> [GOAL OF THE EXERCISE]
Copy out, unchanged, the lines below from the line with "scientific name: Eriophyes" to the line with "genus: Rattus", including both of those lines.

————

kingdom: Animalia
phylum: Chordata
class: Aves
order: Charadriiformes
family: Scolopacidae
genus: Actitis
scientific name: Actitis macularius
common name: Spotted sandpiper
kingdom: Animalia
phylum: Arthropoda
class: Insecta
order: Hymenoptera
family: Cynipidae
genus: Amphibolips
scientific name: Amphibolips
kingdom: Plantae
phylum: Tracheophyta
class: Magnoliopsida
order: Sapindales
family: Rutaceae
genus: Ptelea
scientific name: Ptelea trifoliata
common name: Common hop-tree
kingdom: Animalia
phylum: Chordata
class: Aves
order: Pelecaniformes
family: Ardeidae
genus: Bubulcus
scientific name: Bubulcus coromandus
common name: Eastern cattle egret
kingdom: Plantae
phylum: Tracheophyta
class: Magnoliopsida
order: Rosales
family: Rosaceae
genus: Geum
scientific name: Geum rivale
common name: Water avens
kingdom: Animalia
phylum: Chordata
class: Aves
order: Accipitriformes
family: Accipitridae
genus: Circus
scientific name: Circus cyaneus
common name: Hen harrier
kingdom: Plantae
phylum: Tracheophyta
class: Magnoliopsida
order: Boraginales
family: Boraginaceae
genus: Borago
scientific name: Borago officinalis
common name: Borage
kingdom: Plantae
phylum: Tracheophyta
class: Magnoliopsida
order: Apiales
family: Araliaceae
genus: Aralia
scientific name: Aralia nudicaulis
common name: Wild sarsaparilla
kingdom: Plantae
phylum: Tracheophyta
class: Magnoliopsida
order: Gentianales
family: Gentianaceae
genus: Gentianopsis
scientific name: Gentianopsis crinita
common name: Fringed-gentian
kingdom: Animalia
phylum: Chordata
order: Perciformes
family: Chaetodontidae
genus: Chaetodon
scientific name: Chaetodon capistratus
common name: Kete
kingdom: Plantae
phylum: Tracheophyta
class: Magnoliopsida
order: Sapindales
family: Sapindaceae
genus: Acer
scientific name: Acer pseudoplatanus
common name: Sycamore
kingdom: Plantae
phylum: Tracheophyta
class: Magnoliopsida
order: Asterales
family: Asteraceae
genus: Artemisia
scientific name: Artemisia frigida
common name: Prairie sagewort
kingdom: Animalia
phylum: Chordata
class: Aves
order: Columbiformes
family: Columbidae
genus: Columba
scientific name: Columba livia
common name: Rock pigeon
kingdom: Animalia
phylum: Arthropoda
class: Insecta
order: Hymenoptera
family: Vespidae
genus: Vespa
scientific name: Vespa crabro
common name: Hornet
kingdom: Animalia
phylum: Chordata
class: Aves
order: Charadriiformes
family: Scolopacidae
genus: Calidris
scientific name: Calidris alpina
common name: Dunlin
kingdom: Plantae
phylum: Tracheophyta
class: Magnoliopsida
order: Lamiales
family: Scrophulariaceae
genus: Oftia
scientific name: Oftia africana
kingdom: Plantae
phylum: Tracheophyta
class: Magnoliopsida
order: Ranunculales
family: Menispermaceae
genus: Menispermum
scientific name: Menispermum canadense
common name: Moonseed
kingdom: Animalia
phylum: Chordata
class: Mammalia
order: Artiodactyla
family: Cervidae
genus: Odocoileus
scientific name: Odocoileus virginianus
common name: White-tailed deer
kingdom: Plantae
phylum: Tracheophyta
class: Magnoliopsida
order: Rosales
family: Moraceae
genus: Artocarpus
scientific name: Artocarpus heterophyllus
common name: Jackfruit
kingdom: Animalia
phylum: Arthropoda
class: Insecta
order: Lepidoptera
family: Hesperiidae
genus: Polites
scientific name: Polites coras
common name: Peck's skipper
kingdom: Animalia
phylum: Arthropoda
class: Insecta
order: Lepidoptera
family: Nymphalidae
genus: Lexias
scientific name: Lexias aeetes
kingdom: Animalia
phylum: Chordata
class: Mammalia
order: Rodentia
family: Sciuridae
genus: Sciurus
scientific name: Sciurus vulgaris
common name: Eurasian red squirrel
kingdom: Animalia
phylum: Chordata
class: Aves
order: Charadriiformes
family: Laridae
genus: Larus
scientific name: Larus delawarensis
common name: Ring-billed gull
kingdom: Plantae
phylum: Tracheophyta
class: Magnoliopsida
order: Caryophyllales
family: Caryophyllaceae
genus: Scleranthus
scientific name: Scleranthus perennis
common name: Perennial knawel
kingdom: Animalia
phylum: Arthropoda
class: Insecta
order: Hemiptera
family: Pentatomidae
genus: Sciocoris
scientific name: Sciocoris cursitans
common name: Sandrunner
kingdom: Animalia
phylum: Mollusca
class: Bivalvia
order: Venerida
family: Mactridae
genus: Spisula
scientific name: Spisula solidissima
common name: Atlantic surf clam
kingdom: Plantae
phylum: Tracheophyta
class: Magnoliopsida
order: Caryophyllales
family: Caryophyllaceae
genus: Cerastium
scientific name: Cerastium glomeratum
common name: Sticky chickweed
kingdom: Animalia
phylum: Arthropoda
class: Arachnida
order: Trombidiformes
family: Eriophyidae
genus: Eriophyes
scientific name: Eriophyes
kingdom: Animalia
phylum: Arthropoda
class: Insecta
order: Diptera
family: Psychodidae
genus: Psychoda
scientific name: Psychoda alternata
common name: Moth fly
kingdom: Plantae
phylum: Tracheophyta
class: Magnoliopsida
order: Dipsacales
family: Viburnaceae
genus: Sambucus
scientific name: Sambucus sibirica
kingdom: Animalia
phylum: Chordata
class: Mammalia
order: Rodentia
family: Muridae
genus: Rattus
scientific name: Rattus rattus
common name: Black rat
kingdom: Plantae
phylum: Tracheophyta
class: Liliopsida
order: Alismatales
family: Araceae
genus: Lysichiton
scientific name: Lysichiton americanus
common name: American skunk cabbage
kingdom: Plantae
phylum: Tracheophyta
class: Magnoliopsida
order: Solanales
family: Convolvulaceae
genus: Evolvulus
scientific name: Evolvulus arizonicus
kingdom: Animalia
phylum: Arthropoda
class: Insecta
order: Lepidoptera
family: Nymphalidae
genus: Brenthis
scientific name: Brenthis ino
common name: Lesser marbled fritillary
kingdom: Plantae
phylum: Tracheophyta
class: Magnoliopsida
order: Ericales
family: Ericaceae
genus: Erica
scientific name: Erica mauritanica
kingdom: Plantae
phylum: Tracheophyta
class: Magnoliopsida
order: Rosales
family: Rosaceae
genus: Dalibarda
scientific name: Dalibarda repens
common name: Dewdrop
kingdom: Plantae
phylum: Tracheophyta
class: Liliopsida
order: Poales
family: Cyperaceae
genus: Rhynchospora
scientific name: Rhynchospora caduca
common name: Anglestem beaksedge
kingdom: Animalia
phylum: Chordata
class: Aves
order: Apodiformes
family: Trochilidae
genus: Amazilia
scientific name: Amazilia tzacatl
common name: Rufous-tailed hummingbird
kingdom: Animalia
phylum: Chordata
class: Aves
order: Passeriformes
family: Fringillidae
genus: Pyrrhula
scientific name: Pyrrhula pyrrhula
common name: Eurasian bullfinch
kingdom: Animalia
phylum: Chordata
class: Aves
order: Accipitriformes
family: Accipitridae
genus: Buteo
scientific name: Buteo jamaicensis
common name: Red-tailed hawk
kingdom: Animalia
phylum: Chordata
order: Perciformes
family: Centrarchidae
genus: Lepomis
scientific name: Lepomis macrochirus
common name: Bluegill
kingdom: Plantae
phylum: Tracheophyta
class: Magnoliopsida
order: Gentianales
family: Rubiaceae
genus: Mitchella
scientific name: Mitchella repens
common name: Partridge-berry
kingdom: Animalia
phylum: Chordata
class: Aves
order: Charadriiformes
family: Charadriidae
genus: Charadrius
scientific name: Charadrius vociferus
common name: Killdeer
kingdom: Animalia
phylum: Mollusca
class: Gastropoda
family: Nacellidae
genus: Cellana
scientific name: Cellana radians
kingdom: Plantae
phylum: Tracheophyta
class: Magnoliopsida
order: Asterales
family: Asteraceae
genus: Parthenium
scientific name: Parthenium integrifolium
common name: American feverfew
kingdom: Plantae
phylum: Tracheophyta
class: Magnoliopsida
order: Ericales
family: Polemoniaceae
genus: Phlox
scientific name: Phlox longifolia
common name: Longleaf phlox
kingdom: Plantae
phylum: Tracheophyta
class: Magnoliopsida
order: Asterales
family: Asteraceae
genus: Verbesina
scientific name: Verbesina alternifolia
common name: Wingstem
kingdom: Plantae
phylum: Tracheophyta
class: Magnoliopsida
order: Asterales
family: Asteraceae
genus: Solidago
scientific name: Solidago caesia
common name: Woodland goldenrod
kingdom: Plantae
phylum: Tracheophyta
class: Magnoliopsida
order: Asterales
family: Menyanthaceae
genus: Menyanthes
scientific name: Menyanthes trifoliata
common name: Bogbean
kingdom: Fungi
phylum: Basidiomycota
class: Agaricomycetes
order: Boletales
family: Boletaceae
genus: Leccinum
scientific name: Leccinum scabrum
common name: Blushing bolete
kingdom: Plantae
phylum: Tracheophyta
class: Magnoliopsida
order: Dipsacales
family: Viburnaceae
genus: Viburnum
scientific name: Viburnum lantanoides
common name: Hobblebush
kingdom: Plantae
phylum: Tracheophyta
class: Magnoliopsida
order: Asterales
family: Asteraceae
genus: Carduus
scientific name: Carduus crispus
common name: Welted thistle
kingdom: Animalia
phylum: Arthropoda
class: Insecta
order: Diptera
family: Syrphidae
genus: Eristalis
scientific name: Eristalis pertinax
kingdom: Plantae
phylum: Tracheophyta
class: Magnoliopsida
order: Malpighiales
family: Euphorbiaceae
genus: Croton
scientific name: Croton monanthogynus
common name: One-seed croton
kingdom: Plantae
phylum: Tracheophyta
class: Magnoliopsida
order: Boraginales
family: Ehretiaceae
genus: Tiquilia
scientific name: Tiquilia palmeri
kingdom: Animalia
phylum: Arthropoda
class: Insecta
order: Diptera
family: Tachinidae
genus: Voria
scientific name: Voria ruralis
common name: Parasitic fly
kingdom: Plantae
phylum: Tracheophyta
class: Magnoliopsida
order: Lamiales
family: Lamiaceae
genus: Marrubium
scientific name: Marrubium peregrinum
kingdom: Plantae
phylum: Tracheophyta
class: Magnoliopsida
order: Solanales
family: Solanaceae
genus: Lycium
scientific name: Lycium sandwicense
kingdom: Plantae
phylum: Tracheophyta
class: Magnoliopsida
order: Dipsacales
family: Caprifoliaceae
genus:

————

> [RESPONSE TO THE EXERCISE]
scientific name: Eriophyes
kingdom: Animalia
phylum: Arthropoda
class: Insecta
order: Diptera
family: Psychodidae
genus: Psychoda
scientific name: Psychoda alternata
common name: Moth fly
kingdom: Plantae
phylum: Tracheophyta
class: Magnoliopsida
order: Dipsacales
family: Viburnaceae
genus: Sambucus
scientific name: Sambucus sibirica
kingdom: Animalia
phylum: Chordata
class: Mammalia
order: Rodentia
family: Muridae
genus: Rattus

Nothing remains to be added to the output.